In the context of increasing decentralised electricity generation, choosing the right regulation policy is a complex decision problem which is key to the economically sustainable integration of distributed generation technologies. The complexity of this problem lies mainly in the fact that distribution network (DN) prices dynamically adapt to the evolution of decentralised generation, due to the cost recovery schemes of the distribution network operators. Such evolution, in return, is strongly influenced by DN prices.
Under certain regulation policies, the introduction of distributed generation may create what is known as a death spiral, by which an uncontrolled growth in electricity prices may take place as a response to the decrease in the overall electricity demand of the system, due to the integration of distributed generation in the electricity distribution system. This effect is illustrated in the following figure.
Our paper introduces a computational tool capable of assessing the impact of different regulation policies on the dynamic evolution of DN prices, and on the deployment of distributed renewable energy (DRE) generation. Our model includes all mechanisms that force electricity prices to dynamically adapt with the evolution of decentralised electricity production. Furthermore, to the best of our knowledge, there is no other simulator in the literature that enables testing of various regulation policies, regarding their suitability for fostering distributed generation in an economically sustainable fashion (without inducing a death spiral), accounting for the dynamic evolution of DNs.

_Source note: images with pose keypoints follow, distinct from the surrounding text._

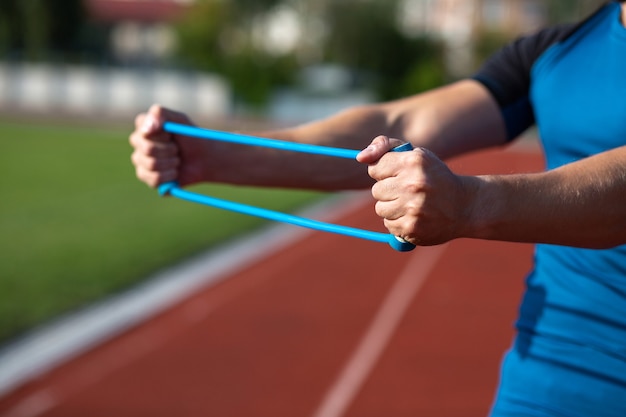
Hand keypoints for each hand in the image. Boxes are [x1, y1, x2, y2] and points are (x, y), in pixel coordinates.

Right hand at [129, 104, 212, 187]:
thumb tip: (147, 128)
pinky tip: (175, 172)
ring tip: (177, 160)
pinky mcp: (147, 178)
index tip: (171, 135)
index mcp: (143, 127)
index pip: (144, 131)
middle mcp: (139, 144)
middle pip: (148, 149)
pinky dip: (170, 176)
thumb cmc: (192, 137)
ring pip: (151, 165)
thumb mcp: (180, 119)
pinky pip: (154, 179)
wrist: (205, 160)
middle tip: (177, 149)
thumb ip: (161, 113)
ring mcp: (141, 161)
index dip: (162, 135)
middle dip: (170, 150)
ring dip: (171, 163)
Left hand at [359, 135, 473, 245]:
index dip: (384, 173)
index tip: (398, 175)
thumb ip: (385, 147)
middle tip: (408, 191)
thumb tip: (360, 157)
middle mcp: (413, 184)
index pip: (375, 168)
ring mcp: (413, 208)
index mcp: (413, 162)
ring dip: (392, 208)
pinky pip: (389, 225)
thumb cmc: (435, 177)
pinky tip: (415, 217)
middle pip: (376, 190)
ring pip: (380, 209)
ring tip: (412, 205)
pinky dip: (398, 222)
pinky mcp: (412, 228)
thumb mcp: (416, 155)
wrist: (465, 206)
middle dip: (389, 191)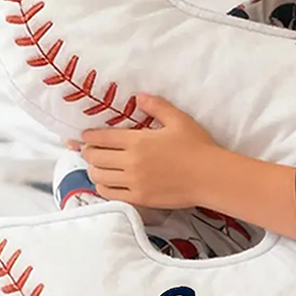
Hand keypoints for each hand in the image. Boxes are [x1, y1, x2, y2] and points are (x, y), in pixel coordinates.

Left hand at [78, 94, 218, 208]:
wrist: (209, 176)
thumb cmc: (197, 146)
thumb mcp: (178, 120)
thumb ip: (156, 106)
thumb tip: (138, 97)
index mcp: (138, 141)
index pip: (101, 138)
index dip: (89, 136)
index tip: (85, 136)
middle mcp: (130, 162)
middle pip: (95, 158)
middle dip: (88, 152)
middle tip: (90, 149)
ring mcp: (133, 182)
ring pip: (98, 177)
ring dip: (94, 170)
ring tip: (97, 166)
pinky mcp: (139, 198)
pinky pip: (110, 194)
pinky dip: (102, 188)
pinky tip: (107, 183)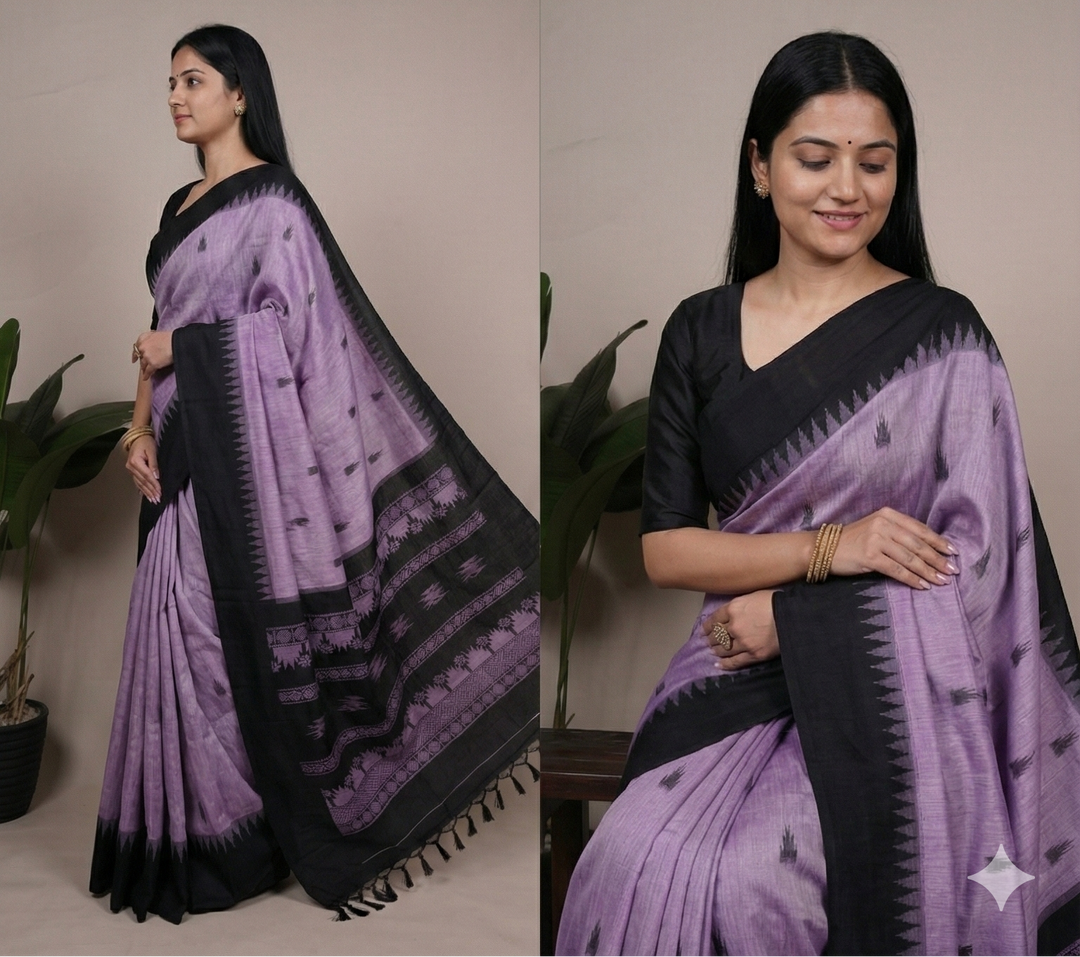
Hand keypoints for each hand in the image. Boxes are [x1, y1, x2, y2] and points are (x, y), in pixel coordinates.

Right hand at [126, 434, 160, 503]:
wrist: (138, 437)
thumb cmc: (146, 442)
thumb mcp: (152, 450)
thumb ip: (154, 464)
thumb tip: (156, 476)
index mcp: (135, 462)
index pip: (147, 476)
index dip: (154, 485)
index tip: (160, 492)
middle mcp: (131, 467)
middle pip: (143, 482)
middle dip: (151, 491)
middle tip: (158, 500)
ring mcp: (130, 470)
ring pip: (140, 484)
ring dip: (147, 493)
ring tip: (153, 500)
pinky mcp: (132, 471)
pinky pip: (137, 482)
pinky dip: (142, 489)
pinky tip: (145, 495)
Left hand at [132, 330, 173, 379]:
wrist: (176, 343)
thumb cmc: (171, 338)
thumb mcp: (158, 334)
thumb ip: (152, 339)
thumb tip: (153, 344)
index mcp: (144, 338)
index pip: (137, 347)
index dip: (135, 354)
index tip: (134, 358)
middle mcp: (143, 347)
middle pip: (140, 357)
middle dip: (142, 361)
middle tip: (143, 365)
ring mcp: (147, 356)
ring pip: (143, 365)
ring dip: (144, 368)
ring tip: (145, 372)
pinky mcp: (152, 364)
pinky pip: (148, 371)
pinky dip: (147, 375)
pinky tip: (146, 378)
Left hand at [702, 590, 777, 671]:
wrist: (793, 616)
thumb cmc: (775, 602)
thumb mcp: (753, 595)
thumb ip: (739, 605)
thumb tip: (731, 611)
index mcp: (733, 609)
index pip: (714, 619)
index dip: (707, 626)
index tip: (704, 630)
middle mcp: (734, 626)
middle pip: (717, 635)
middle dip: (711, 639)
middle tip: (708, 641)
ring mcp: (743, 642)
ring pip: (724, 649)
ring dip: (717, 650)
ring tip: (714, 650)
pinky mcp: (753, 655)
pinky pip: (735, 662)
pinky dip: (725, 664)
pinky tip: (719, 665)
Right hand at [830, 507, 956, 589]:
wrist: (824, 548)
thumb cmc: (853, 541)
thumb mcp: (876, 529)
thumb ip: (898, 533)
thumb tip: (929, 549)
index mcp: (888, 514)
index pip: (919, 529)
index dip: (938, 542)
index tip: (953, 553)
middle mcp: (883, 524)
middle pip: (917, 544)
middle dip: (937, 559)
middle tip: (952, 570)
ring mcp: (875, 539)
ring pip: (910, 558)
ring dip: (928, 572)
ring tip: (941, 581)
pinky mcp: (869, 556)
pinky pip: (897, 570)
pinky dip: (911, 579)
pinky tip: (922, 586)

More precisely, we model individual electricity consumers as rational agents, who may invest in optimised distributed renewable energy installations, if they are cost-efficient when compared to the network tariff. By modelling the cost recovery scheme of the distribution system operator, the simulator then computes the evolution of the network tariff in response to a change in the consumption and generation of the consumers in the DN, due to the deployment of distributed generation. The simulator is illustrated with various regulation policies.

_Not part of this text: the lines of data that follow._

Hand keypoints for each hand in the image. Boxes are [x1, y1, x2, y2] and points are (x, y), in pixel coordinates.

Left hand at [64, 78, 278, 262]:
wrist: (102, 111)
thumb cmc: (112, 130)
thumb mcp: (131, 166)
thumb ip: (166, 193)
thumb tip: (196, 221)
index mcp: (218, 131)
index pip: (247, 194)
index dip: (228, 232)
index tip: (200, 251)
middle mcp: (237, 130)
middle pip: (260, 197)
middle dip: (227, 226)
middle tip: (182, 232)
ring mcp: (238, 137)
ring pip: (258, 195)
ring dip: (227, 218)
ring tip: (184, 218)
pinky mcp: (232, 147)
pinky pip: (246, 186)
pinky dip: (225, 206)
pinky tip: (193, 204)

This work as has been achieved in collaboration with the department of economy of the University of Liege (HEC Liege), sharing our respective visions of the problem, and working together in the modelling of the simulator.
Our simulator may help attain a better understanding of tarification issues and provide insight into how to design new distribution tariffs. We would be honoured to assist regulators worldwide looking for new (smart) ways of designing distribution tariff policies.